◆ **DATA**:

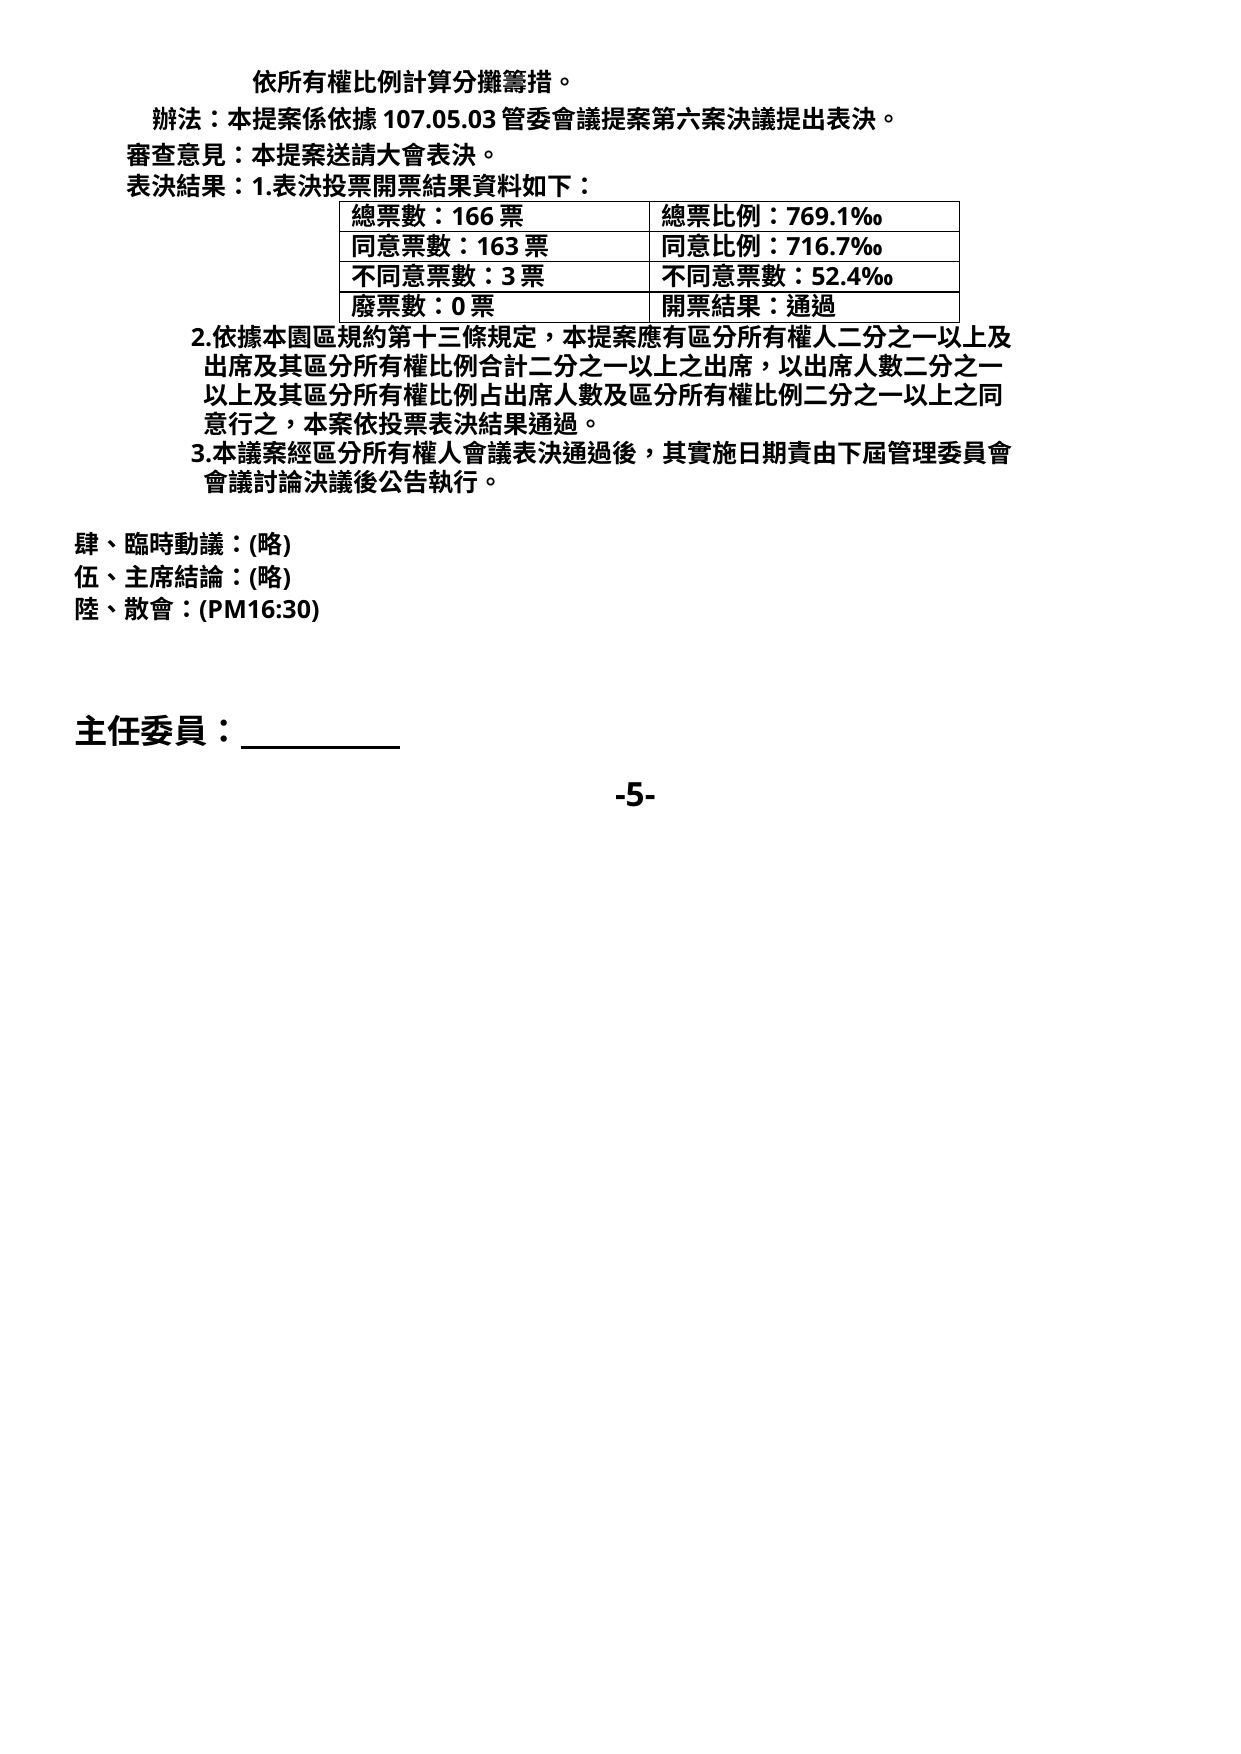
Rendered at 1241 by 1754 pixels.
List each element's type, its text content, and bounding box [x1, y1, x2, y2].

table_cell 同意票數：163票 [340, 232, 649, 261]
table_header 總票比例：769.1‰ [650, 202, 959, 231]
text 3.本議案經區分所有權人會議表決通過後，其實施日期責由下屆管理委員會 [74, 439, 1196, 468]
table_header 總票數：166票 [340, 202, 649, 231]
table_cell 同意比例：716.7‰ [650, 232, 959, 261]
table_cell 開票結果：通過 [650, 293, 959, 322]
text 2.依據本園區規約第十三條規定，本提案應有區分所有權人二分之一以上及 [74, 323, 1196, 352]
text -5- [74, 781, 1196, 812]
table_cell 廢票數：0票 [340, 293, 649, 322]
table_cell 不同意票數：52.4‰ [650, 262, 959, 291]
text 出席及其區分所有權比例合計二分之一以上之出席，以出席人數二分之一 [74, 352, 1196, 381]
text 意行之，本案依投票表決結果通過。 [74, 410, 1196, 439]
text 表決結果：1.表決投票開票結果資料如下： [74, 172, 1196, 201]
text 伍、主席結論：(略) [74, 560, 1196, 593]
table_cell 不同意票數：3票 [340, 262, 649, 291]
text 陸、散會：(PM16:30) [74, 593, 1196, 625]
text 主任委員： [74, 718, 1196, 750]
text 肆、臨時動議：(略) [74, 527, 1196, 560]
text 以上及其區分所有權比例占出席人數及區分所有權比例二分之一以上之同 [74, 381, 1196, 410]
text 依所有權比例計算分攤籌措。 [149, 63, 1196, 99]
text 辦法：本提案係依據107.05.03管委會議提案第六案決議提出表決。 [74, 99, 1196, 135]
text 審查意見：本提案送請大會表決。 [74, 135, 1196, 172]
text 會議討論決議後公告執行。 [74, 468, 1196, 498]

◆ **WHAT YOU SHOULD DO**:
In the answer, all of the material should appear exactly as given, with no picture carried over.

◆ **YOUR RESPONSE**:
Rendered at 1241 by 1754 pixels.
List each element's type, its text content, and bounding box [x1, y1, x2, y2].

table_cell 同意票數：163票 [340, 232, 649, 261]
table_header 總票比例：769.1‰ [650, 202, 959, 231]
text 3.本議案經區分所有權人會議表決通過後，其實施日期責由下屆管理委員會 [74, 439, 1196, 468]
table_header 總票數：166票 [340, 202, 649, 231]
table_cell 同意比例：716.7‰ [650, 232, 959, 261]
table_cell 開票結果：通過 [650, 293, 959, 322]
text 2.依據本園區規約第十三條規定，本提案應有區分所有權人二分之一以上及 [74, 323, 1196, 352]
text -5- [74, 781, 1196, 812]
table_cell 廢票數：0票 [340, 293, 649, 322]
table_cell 不同意票數：52.4‰ [650, 262, 959, 291]
text 出席及其區分所有權比例合計二分之一以上之出席，以出席人數二分之一 [74, 352, 1196, 381]
text 意行之，本案依投票表決結果通過。 [74, 410, 1196, 439]
text 表決結果：1.表決投票開票結果資料如下： [74, 172, 1196, 201]
text 伍、主席結論：(略) [74, 560, 1196, 593]
table_cell 不同意票數：3票 [340, 262, 649, 291]
text 陸、散會：(PM16:30) [74, 593, 1196, 625]
text 主任委員： [74, 718, 1196, 750]
text 肆、臨時動議：(略) [74, 527, 1196, 560]
text 以上及其區分所有權比例占出席人數及區分所有權比例二分之一以上之同 [74, 381, 1196, 410]
text 依所有權比例計算分攤籌措。 [149, 63, 1196, 99]
text 辦法：本提案係依據107.05.03管委會議提案第六案決議提出表決。 [74, 99, 1196, 135]
text 審查意見：本提案送請大會表決。 [74, 135, 1196, 172]
text 會議討論決議後公告執行。 [74, 468, 1196, 498]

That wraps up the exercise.